Manny Coto, The Showrunner Who Tried To Save 'Star Trek: Enterprise,' Dies
Executive producer who breathed life in series' last season dies of cancer at 62
Manny Coto — the television producer, director and screenwriter who tried to parlay a lifelong love of Star Trek into salvaging the doomed series Star Trek: Enterprise — has died. He was 62.
Coto died after a 13-month battle with pancreatic cancer.
The third spin-off from Star Trek: The Next Generation and the first prequel in the franchise, Enterprise already was flailing in its third season when Coto joined the series as a writer.
With episodes like “Similitude,” “Chosen Realm” and “Azati Prime,” Coto came aboard the Enterprise creative team in 2003.
He quickly moved up to become a co-executive producer later that season. In the fourth season he became executive producer of the show, alongside series creators Rick Berman and Brannon Braga, taking on the duties of showrunner.
Coto went on as executive producer of four seasons of 24. And he was an executive producer and writer for the fifth season of the Showtime television series Dexter.
Berman credits Coto for bringing his love of the original series to the stories of Enterprise.

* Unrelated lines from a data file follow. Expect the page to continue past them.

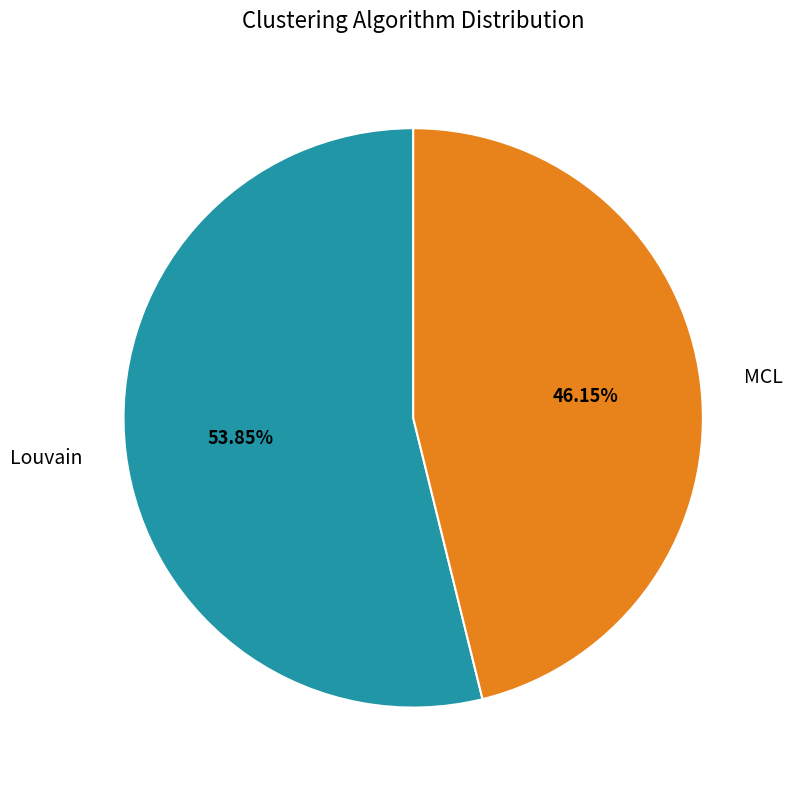

What percentage is the MCL slice, to the nearest percent?

46%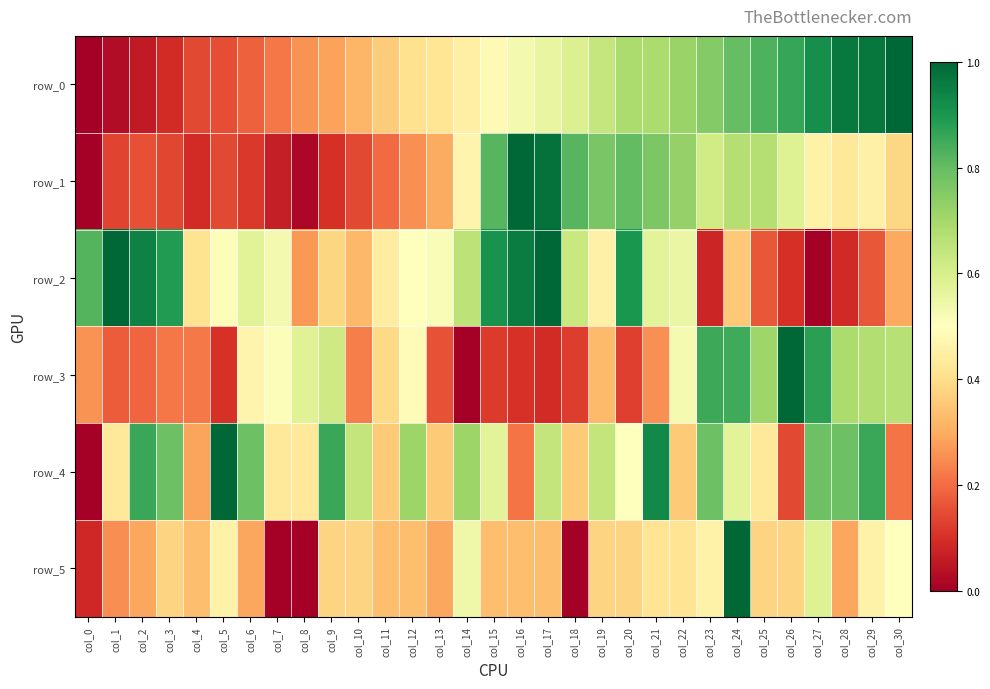

List the series in order of their peak value, lowest first.

row_0, row_1, row_2, row_3, row_4, row_5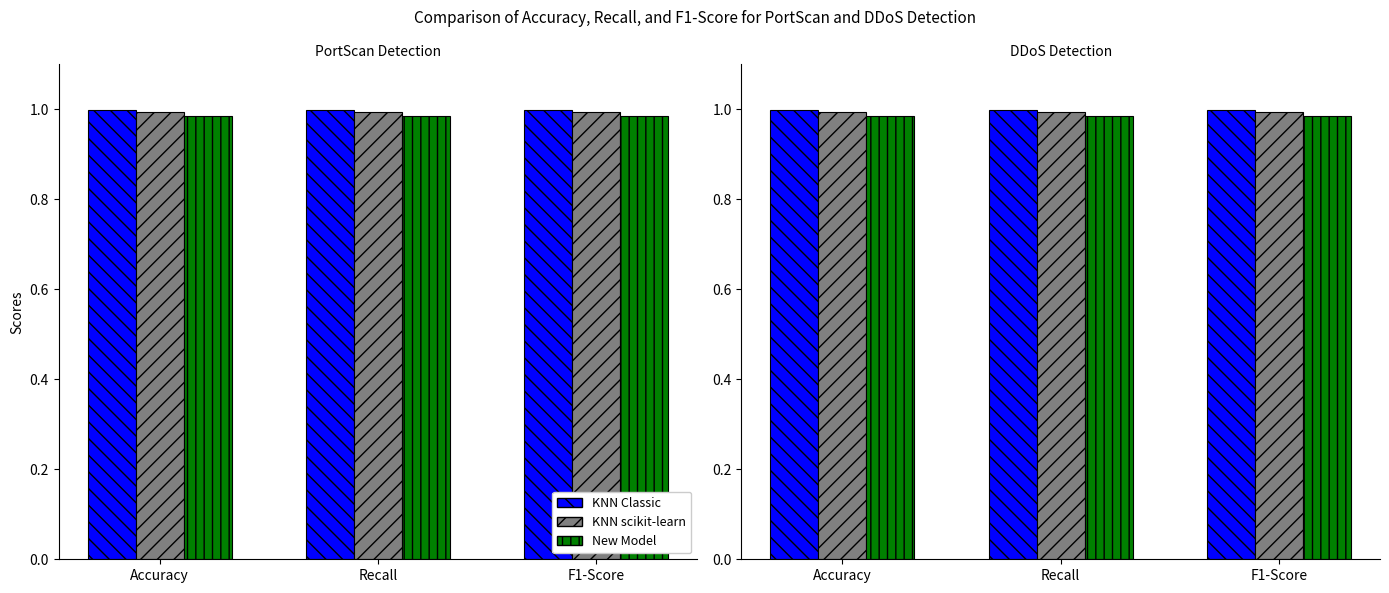

Which has a higher value, Recall or Accuracy?

Recall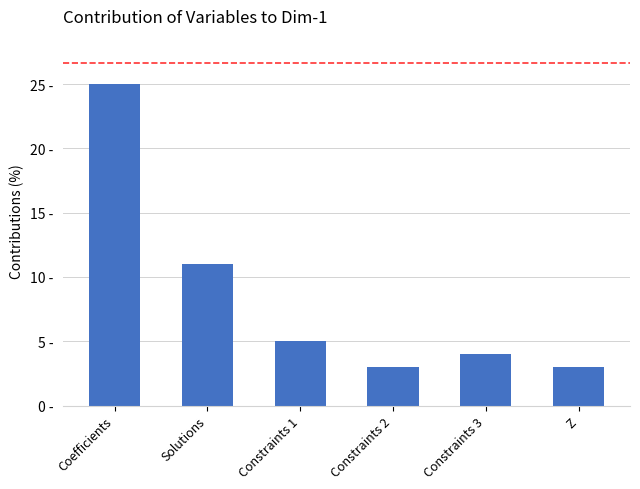

Is it true that the value at Solutions is 17?

False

“He wanted to build those bridges, or at least create steps that would foreshadow some of the things that would happen in the original series. I think to the hardcore fans it was a terrific direction to go,” Berman said in a 2006 interview.
Star Trek: Enterprise couldn't survive, however, on UPN, and it became the first series in the franchise since the original went off the air in 1969 not to run for seven seasons. Enterprise was cancelled after just its fourth year.
Berman blamed the network — not Coto — for the series’ demise.
“We were working on a network that, in a sense, was completely contradictory to the nature of the show. UPN had become a network of young women and girls and it was not a good marriage at that point,” he said in that same 2006 interview.
Just this week, Berman paid homage to his former colleague this week in a tweet, after news broke of Coto’s passing.
“If we had been given a fifth season on Enterprise, Manny Coto would have lifted it to levels beyond my imagination. An extraordinarily talented writer and lovely friend. How very sad,” Berman posted Monday.
Actor John Billingsley, who played the Denobulan Dr Phlox on Enterprise, likewise posted to social media in memorial to Coto.
“Bummed as hell to hear that Manny Coto passed away from pancreatic cancer. What a kind, well read, delightfully astringent, man. I'd say 'flights of angels' and etc., but if memory serves he was an atheist, we had that in common. So just: THANK YOU, MENSCH!” the actor tweeted.
It was Mark A. Altman, the journalist who chronicled Star Trek for decades, who really described the magnitude of Coto's death within the franchise.
“Heartbroken to hear about the death of MANNY COTO. He was a wonderful guy, talented showrunner and his love for #StarTrek knew no bounds. Not since Michael Piller died of throat cancer has the Trek writing family lost such a legend,” Altman posted.